* [PROBLEM DESCRIPTION]: Only lines containing the string "Table" belong in the answer; copy all of them from the entries.

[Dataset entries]
------------------------------------------------

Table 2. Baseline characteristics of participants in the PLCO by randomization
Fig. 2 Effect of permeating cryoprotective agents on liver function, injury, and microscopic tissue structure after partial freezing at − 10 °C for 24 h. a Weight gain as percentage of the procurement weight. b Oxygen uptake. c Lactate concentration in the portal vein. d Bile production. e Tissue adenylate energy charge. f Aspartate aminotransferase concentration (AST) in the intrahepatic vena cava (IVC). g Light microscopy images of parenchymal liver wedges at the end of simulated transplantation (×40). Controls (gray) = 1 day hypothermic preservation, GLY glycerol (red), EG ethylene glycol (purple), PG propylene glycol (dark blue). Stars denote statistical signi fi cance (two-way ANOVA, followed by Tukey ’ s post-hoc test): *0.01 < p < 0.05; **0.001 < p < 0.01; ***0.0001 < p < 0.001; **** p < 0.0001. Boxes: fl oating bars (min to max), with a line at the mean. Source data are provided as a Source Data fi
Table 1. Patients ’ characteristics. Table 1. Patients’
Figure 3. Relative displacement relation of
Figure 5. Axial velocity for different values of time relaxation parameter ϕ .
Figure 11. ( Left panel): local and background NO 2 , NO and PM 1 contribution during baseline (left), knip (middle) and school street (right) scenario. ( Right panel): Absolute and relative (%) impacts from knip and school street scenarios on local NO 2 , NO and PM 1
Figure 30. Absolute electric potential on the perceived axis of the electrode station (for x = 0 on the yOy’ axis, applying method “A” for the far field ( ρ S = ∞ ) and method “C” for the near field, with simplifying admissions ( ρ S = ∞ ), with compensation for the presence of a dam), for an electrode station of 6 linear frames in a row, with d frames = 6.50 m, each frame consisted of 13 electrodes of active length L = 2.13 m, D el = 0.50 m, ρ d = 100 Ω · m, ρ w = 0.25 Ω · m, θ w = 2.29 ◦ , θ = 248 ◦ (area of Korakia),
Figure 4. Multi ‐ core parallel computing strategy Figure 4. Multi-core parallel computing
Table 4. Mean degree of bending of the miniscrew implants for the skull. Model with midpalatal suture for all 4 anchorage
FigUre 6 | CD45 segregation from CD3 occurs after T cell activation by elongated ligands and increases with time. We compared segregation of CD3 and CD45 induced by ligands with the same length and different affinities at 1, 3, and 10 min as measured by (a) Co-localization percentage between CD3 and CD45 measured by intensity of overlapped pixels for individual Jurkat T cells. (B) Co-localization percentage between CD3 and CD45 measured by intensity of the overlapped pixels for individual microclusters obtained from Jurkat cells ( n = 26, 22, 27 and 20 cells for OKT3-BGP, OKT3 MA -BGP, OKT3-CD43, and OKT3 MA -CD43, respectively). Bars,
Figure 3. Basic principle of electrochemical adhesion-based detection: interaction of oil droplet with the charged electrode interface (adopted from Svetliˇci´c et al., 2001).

------------------------------------------------

* [RESULT BELOW]:
Table 2. Baseline characteristics of participants in the PLCO by randomization
Table 1. Patients ’ characteristics. Table 1. Patients’
Table 4. Mean degree of bending of the miniscrew implants for the skull. Model with midpalatal suture for all 4 anchorage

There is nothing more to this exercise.